Single by Sofia Carson

from the album Sofia Carson
- Language: English
- Released: March 26, 2021
- Length: 2:21
- Label: Hollywood
- Composers: Stargate; Yakob;
- Lyricists: Rachel Keen; Don Raye; Jeff Jones;

Sofia Carson singles chronology
| "Hold On to Me" (2020) | "Fool's Gold" (2021) | "He Loves Me, But..." (2021) |

= Fool's Gold (Sofia Carson song) =

"Fool's Gold" is a song recorded by American singer and actress Sofia Carson. It was released as the lead single for her eponymous debut studio album on March 26, 2021, by Hollywood Records.

==Background and composition==
The song is described as a "dance pop song with soulful funk guitar wraps around a pulsating bass line as her captivating voice sings a melody that embraces and transports you".

## Data excerpts:

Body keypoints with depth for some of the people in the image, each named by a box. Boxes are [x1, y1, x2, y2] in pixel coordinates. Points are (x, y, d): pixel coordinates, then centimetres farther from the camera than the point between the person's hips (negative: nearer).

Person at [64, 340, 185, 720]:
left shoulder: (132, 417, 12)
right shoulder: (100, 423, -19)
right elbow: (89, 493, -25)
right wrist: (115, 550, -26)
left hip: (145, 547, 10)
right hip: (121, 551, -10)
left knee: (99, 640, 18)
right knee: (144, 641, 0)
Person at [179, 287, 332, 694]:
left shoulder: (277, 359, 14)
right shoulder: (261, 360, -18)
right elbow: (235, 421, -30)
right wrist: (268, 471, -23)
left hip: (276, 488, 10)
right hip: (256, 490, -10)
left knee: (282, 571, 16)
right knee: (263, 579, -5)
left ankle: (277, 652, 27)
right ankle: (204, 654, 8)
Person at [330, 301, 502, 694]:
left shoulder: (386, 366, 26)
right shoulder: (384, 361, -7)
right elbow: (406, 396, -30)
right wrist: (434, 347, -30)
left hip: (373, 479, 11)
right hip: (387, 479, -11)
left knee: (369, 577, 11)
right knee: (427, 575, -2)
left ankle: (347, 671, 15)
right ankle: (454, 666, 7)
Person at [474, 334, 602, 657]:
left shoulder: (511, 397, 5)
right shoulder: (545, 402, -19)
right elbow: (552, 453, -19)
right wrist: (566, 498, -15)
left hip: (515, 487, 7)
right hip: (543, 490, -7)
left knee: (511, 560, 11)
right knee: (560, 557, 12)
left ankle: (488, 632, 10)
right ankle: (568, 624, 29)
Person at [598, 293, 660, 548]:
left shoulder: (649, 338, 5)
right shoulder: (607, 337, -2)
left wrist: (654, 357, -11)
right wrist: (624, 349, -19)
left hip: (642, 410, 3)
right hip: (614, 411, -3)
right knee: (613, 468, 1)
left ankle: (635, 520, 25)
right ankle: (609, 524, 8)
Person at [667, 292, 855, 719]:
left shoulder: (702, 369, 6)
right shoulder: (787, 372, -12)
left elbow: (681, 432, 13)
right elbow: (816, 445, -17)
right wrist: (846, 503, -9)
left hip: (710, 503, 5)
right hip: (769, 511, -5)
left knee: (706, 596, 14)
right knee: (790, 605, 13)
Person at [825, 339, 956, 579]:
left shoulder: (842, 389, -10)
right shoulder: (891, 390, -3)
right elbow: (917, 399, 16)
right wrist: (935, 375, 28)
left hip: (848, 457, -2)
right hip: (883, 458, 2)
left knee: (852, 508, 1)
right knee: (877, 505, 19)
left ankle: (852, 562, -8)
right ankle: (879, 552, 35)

## Exercise brief:
According to the song article above, which record label released "Fool's Gold"?

## Exercise answer:
Hollywood Records released "Fool's Gold."